Interpreting Multidimensional Arrays¶
It's natural to interpret a three-dimensional array as a rectangular prism like this.
Unfortunately, this spacial model breaks down when you go above three dimensions. A better mental model is to interpret a 1-dimensional array as a row of numbers
a two-dimensional array as a matrix (rows and columns)

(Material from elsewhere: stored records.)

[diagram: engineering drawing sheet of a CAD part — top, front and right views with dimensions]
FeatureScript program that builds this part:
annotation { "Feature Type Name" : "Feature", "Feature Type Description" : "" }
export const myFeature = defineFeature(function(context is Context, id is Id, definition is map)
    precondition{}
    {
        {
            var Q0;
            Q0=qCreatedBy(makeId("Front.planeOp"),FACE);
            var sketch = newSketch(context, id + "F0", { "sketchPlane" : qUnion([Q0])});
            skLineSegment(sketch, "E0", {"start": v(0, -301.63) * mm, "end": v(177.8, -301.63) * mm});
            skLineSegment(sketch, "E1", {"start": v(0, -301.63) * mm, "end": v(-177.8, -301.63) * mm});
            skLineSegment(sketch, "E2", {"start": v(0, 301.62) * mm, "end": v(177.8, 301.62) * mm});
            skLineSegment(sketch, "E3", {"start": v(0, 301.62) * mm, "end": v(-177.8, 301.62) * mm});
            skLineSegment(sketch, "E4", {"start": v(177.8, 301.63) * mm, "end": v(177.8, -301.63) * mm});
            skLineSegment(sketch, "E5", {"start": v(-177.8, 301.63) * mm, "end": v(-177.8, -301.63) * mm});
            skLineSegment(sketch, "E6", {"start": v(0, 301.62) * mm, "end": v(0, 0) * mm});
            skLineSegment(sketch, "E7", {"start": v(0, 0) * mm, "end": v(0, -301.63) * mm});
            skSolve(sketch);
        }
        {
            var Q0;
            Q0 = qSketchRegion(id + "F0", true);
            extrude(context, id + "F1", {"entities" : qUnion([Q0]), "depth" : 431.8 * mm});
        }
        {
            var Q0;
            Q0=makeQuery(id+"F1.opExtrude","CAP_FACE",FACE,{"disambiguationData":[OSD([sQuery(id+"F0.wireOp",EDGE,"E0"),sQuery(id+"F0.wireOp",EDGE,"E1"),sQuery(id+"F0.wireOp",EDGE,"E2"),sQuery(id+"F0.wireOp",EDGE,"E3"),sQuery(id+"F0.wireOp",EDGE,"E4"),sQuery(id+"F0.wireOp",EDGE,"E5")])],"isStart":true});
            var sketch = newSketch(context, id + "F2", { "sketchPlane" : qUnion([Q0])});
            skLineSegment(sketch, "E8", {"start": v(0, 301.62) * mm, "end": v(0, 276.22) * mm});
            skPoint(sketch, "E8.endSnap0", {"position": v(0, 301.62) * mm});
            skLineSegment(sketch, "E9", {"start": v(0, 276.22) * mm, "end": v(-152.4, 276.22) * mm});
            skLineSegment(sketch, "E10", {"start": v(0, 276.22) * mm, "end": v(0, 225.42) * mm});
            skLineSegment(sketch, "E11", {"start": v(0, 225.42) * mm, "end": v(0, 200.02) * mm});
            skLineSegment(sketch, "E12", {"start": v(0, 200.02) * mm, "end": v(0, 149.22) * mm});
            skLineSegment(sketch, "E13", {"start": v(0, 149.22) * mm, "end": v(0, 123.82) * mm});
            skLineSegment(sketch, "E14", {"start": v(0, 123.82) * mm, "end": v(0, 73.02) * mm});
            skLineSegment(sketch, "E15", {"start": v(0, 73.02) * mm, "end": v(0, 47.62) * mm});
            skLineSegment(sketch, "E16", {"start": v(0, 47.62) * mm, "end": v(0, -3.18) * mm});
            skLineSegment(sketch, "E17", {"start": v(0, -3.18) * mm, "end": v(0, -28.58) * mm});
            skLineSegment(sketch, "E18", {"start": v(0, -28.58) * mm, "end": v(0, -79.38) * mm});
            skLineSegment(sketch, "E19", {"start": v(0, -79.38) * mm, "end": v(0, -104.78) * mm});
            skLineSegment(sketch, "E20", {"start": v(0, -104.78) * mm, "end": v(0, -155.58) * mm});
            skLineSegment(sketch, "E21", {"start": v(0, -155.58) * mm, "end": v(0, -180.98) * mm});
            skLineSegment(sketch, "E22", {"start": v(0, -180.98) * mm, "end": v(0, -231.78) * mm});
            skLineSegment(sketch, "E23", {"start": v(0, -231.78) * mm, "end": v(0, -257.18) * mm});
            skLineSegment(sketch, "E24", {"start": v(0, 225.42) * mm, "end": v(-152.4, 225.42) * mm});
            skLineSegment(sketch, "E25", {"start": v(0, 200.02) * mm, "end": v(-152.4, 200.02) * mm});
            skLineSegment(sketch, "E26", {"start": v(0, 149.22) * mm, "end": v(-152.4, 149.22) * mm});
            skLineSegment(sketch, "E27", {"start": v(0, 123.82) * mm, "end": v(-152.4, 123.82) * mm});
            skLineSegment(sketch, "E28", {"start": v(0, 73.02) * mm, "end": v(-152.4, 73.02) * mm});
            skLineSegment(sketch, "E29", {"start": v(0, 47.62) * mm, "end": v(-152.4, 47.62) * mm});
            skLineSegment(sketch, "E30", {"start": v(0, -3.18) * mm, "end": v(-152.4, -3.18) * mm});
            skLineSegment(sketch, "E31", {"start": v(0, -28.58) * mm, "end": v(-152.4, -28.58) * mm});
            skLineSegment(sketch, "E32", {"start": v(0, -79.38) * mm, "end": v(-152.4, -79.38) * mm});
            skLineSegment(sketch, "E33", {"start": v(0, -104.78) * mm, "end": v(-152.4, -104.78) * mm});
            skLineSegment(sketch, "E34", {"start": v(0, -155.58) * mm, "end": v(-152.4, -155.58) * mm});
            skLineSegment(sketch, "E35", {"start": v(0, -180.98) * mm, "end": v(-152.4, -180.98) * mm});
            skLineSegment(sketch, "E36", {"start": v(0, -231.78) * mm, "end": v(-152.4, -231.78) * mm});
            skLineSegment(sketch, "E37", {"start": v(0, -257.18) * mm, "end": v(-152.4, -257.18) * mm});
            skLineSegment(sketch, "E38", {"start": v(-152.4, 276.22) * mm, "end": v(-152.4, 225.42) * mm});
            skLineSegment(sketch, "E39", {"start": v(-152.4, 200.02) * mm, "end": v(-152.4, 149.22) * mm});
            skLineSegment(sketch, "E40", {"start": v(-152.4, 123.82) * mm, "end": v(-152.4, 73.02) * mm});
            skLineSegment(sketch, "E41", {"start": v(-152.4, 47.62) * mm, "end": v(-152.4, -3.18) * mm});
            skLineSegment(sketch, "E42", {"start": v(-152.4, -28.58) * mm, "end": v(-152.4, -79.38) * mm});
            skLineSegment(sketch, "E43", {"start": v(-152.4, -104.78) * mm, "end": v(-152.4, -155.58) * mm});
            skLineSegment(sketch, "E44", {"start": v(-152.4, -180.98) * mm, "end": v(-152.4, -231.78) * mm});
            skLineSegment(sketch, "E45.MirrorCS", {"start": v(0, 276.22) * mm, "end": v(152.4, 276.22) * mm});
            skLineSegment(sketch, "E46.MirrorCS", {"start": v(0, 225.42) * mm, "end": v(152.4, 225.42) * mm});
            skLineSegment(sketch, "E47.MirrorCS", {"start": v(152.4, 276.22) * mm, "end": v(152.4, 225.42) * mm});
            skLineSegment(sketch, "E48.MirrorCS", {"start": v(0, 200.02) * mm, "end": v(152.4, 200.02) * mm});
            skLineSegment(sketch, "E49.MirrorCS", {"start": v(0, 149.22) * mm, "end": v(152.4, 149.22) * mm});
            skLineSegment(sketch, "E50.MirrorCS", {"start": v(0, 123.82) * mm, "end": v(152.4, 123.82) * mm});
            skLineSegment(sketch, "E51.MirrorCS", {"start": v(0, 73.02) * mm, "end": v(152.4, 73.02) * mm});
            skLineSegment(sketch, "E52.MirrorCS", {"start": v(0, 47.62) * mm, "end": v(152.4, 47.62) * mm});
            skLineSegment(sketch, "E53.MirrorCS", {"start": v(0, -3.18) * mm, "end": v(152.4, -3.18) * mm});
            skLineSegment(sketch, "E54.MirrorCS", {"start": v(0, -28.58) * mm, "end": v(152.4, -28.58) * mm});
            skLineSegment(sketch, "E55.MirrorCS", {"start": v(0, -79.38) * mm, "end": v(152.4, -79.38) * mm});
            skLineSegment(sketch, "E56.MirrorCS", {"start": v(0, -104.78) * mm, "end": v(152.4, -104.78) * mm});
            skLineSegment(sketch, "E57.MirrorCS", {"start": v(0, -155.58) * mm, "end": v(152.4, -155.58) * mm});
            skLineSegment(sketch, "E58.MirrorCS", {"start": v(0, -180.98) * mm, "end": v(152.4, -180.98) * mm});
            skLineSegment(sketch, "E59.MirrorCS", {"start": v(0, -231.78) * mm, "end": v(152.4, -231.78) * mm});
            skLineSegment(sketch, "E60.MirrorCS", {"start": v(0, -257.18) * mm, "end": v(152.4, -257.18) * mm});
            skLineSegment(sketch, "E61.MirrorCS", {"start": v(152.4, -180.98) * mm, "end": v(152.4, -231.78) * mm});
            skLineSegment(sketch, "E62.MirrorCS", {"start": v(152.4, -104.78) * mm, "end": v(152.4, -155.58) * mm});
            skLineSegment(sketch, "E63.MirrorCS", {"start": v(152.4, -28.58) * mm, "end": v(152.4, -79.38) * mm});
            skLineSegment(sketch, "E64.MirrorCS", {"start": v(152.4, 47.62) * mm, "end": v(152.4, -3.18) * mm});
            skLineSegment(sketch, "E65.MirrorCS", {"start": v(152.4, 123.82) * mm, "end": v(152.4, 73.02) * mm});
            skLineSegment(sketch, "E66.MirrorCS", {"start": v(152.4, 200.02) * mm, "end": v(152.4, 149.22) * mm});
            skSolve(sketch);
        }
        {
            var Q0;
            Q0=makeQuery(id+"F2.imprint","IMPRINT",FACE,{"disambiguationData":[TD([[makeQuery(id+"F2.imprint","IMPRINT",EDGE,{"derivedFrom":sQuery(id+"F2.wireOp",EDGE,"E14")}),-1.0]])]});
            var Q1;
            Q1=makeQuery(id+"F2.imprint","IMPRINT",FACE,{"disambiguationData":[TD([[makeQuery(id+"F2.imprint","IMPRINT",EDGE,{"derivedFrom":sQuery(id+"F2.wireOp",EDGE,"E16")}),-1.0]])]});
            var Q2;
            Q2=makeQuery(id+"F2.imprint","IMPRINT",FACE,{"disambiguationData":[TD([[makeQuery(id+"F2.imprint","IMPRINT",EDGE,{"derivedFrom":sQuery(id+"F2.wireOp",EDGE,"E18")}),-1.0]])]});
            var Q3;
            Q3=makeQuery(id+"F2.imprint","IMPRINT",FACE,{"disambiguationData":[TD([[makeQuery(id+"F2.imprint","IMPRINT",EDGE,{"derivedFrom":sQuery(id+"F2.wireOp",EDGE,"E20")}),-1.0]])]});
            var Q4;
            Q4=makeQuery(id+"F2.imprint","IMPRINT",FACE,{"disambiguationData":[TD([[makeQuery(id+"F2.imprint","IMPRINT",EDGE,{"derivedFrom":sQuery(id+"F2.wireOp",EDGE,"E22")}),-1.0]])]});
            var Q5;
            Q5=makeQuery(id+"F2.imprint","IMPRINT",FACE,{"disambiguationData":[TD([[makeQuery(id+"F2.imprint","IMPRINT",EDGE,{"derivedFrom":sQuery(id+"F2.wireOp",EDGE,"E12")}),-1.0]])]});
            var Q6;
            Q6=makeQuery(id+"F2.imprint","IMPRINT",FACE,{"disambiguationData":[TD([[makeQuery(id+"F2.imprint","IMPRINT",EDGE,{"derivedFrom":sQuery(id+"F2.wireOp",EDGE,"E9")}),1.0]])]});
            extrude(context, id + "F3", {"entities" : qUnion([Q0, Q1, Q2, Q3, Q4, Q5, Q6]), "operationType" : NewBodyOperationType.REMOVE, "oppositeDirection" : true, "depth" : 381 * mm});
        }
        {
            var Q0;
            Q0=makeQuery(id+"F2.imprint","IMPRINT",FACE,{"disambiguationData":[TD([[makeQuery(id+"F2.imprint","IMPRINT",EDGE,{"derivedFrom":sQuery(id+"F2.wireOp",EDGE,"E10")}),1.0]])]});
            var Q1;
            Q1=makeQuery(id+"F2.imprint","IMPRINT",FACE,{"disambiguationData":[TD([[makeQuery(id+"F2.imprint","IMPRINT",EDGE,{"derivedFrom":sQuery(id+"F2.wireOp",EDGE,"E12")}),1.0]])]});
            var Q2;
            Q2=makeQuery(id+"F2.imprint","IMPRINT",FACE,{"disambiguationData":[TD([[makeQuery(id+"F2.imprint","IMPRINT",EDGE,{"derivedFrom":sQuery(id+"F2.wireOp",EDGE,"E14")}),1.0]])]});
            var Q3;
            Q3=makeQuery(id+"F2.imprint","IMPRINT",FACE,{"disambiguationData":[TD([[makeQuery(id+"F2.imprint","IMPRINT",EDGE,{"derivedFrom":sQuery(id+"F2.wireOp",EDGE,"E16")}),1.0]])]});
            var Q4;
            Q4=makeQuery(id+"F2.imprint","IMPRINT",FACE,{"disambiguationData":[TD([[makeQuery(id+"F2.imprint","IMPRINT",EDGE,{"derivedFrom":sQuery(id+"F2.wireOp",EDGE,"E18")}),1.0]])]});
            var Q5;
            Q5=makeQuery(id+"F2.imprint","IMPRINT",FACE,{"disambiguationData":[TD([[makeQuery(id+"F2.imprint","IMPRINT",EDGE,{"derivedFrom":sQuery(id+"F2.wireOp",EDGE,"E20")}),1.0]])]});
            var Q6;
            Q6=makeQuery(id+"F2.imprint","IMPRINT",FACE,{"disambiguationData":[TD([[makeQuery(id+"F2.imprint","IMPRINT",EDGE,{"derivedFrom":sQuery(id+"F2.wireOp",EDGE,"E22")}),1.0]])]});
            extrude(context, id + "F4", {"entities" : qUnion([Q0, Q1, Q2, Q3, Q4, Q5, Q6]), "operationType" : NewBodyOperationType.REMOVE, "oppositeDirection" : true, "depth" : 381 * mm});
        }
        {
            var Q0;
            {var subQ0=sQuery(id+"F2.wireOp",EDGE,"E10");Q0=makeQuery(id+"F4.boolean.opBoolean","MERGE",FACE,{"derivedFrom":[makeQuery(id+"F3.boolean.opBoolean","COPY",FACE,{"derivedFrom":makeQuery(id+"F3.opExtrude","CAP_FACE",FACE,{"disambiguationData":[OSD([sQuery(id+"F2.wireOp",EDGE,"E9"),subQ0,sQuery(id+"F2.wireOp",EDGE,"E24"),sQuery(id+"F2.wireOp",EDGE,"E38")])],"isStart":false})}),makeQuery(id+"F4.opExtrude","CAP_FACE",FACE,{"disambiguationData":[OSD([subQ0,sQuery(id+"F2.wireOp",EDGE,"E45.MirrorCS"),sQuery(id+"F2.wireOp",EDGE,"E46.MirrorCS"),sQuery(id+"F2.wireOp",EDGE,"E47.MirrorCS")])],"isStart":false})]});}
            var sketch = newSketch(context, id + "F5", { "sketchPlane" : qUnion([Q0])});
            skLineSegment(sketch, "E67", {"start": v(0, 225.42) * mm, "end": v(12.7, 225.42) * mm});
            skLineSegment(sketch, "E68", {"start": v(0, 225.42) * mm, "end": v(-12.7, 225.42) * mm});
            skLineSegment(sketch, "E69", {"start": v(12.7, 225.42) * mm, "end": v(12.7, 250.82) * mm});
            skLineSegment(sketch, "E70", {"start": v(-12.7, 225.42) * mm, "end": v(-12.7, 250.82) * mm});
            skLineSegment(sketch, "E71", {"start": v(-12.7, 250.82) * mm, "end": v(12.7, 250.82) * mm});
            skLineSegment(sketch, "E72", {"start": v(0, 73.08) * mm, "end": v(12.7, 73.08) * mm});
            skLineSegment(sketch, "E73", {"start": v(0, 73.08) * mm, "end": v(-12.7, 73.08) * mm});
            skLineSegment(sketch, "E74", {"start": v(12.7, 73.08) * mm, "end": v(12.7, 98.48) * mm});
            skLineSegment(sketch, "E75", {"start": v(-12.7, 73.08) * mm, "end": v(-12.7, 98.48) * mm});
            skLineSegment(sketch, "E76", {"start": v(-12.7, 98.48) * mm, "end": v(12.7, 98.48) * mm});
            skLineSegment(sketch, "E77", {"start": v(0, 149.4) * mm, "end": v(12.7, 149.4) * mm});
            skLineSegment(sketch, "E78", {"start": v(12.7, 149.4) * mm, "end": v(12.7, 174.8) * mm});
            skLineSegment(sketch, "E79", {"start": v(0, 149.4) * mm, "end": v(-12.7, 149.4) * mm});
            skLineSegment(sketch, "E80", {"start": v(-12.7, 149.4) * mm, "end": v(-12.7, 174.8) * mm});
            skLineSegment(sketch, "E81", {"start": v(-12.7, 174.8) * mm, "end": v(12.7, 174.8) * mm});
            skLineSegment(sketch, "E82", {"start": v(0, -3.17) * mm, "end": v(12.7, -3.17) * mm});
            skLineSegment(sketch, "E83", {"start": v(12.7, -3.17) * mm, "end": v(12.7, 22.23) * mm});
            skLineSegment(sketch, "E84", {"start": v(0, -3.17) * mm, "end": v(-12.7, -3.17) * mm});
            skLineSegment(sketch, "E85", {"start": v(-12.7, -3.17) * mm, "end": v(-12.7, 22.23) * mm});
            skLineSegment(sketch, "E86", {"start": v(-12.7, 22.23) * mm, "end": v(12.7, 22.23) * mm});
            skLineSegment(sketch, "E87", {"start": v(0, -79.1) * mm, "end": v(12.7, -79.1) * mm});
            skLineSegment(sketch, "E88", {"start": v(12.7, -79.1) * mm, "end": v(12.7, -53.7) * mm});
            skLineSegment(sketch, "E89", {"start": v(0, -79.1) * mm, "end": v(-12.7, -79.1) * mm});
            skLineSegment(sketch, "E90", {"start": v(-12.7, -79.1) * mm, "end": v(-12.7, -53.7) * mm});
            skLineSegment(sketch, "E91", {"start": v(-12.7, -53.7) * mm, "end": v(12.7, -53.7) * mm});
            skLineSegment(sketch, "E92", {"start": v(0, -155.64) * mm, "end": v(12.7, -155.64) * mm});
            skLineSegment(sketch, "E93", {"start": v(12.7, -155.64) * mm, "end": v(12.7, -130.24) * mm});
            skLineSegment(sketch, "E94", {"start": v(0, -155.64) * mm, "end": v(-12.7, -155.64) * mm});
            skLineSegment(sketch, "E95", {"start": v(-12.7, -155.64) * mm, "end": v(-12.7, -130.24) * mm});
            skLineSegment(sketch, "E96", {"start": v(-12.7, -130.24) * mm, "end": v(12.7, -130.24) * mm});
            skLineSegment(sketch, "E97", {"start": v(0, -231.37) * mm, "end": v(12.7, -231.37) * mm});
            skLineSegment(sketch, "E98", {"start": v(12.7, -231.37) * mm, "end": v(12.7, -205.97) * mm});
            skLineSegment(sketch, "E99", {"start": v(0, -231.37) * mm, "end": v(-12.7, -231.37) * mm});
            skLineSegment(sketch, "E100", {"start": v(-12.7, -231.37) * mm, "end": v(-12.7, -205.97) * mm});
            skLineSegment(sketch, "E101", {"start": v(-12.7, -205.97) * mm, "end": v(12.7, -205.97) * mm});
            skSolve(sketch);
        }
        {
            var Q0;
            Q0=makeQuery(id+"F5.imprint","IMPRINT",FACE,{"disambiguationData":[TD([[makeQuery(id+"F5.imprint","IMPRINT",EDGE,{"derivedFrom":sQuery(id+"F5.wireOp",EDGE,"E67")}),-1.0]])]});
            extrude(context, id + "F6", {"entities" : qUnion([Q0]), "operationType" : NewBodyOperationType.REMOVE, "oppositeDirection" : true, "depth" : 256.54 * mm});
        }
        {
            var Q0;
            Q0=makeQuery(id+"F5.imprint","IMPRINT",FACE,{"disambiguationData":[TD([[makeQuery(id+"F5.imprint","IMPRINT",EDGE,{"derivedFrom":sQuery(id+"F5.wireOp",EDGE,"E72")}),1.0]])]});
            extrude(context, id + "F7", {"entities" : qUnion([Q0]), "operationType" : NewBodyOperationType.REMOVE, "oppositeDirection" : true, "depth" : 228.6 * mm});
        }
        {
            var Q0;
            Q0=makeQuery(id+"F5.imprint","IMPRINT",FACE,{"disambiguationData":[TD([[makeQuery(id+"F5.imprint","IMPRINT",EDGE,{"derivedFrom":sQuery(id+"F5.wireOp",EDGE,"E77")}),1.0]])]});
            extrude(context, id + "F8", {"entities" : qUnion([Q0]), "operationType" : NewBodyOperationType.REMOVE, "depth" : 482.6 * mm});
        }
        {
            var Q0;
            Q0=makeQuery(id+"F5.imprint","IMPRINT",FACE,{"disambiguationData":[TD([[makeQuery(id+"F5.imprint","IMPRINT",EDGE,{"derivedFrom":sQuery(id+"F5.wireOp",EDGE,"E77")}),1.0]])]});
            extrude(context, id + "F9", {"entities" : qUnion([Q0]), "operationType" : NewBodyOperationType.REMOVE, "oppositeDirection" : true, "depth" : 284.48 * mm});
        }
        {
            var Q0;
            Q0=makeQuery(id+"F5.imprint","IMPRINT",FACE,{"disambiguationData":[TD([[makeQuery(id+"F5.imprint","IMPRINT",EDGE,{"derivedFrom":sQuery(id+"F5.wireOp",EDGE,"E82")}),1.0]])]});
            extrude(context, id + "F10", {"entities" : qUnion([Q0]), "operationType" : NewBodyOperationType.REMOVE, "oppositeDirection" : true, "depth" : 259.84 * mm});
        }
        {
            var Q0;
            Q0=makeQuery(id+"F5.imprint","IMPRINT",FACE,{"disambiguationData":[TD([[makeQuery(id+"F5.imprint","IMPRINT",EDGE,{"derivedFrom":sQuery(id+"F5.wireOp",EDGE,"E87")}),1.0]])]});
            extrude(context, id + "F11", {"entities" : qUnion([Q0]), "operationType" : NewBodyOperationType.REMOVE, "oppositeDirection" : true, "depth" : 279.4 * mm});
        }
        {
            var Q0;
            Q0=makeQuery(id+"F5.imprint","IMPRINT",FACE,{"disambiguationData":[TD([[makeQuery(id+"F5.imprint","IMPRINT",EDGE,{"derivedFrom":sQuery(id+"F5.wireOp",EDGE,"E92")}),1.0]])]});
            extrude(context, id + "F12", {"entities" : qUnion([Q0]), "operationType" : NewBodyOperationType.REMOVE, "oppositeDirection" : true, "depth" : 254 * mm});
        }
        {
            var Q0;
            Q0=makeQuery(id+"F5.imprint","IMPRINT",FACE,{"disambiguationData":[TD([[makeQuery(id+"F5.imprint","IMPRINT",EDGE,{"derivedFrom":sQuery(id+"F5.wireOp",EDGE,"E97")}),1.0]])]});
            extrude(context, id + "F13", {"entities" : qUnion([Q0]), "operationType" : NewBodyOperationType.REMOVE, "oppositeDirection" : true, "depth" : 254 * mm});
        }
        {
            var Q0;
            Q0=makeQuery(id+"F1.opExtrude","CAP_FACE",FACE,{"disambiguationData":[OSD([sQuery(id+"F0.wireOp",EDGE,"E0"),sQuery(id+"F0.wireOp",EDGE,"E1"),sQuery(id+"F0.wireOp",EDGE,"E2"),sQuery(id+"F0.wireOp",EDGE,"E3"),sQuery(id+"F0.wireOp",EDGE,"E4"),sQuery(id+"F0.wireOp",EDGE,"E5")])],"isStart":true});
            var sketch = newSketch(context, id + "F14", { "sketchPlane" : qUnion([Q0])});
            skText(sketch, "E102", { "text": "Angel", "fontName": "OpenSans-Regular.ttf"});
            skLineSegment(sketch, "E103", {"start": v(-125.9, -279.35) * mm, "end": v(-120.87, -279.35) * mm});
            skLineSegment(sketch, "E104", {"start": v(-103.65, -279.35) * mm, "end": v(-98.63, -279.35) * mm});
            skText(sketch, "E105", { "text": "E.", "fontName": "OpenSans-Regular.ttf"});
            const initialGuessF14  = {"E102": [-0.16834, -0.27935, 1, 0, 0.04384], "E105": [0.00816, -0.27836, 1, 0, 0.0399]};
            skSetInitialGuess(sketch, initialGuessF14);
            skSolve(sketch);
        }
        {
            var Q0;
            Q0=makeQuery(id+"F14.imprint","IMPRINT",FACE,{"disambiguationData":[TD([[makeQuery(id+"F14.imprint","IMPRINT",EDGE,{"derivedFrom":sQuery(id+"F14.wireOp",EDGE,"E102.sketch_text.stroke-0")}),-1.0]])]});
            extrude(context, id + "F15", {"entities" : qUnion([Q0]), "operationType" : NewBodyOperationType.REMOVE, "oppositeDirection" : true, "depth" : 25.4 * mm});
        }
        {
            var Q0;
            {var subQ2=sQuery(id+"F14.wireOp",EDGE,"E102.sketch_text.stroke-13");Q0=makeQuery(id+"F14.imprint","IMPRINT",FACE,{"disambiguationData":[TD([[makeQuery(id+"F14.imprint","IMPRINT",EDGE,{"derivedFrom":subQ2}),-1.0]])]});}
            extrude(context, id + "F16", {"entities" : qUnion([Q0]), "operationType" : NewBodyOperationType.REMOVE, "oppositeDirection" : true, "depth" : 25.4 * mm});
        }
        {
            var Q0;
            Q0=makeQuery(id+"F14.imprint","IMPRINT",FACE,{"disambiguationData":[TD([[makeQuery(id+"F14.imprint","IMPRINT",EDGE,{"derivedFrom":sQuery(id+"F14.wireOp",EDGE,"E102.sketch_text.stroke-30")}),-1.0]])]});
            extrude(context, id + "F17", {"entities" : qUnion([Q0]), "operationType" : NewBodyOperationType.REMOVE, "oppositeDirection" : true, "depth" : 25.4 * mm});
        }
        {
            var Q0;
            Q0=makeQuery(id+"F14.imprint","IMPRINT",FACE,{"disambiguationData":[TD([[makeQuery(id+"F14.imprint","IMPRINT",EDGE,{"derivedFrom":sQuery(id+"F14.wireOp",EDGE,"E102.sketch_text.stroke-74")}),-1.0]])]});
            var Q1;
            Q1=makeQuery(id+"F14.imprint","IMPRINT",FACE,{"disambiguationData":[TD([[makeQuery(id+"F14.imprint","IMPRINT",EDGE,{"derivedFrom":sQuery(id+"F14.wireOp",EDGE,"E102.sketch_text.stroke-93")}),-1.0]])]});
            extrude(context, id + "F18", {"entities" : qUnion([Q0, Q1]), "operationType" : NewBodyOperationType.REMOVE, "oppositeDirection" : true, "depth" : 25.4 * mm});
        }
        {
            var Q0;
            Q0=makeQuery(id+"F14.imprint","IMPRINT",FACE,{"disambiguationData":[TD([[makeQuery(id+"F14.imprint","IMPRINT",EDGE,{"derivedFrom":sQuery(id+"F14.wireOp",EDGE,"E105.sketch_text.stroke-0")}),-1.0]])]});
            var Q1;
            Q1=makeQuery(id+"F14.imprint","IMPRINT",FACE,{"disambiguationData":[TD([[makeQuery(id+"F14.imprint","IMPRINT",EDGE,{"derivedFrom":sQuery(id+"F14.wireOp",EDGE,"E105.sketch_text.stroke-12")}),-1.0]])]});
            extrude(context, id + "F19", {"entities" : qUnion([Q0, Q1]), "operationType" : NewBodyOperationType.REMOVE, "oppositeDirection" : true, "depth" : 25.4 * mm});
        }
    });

a three-dimensional array as a row of matrices
a four-dimensional array as a matrix of matrices
and so on. Now if you have a three-dimensional array like this
zoo = np.array([
[
[10,20],
[30,40],
[50,60],
],
[
[11,12],
[13,14],
[15,16],
]
])
print(zoo)
# [[[10 20]
# [30 40]
# [50 60]]
# [[11 12]
# [13 14]
# [15 16]]]
and you make an assignment like zoo[0,:,1] = 5
, you can interpret the assignment as
set the 1st matrix, every row, 2nd column equal to 5
zoo[0,:,1] = 5
print(zoo)
# [[[10 5]
# [30 5]
# [50 5]]
# [[11 12]
# [13 14]
# [15 16]]]
Attention
We've glossed over some gritty details and complex scenarios regarding array indexing which we'll cover later.
Basic Math on Arrays¶
Start by defining a pair of 2x2 arrays, foo
and bar
.
foo = np.array([[4,3], [1,0]])
bar = np.array([[1,2], [3,4]])
print(foo)
# [[4 3]
# [1 0]]
print(bar)
# [[1 2]
# [3 4]]
Addition¶
See what happens when we add foo + bar
foo + bar
# array([[5, 5],
# [4, 4]])
The values of foo and bar get added element-wise. This pattern of element-wise addition holds true for every math operation between identically sized arrays.
Subtraction¶
foo - bar
# array([[ 3, 1],
# [-2, -4]])
Multiplication¶
foo * bar
# array([[4, 6],
# [3, 0]])
Division¶
foo / bar
# array([[4. , 1.5 ],
# [0.33333333, 0. ]])
Matrix Multiplication¶
Use the @
operator to do matrix multiplication between numpy arrays.
foo @ bar
# array([[13, 20],
# [ 1, 2]])
Broadcasting Arithmetic¶
If you do foo + 5
, numpy adds 5 to each element of foo
.
foo + 5
# array([[9, 8],
# [6, 5]])
The same goes for subtraction multiplication, division, and all other binary arithmetic operations. This behavior is known as broadcasting. We'll discuss broadcasting in detail later.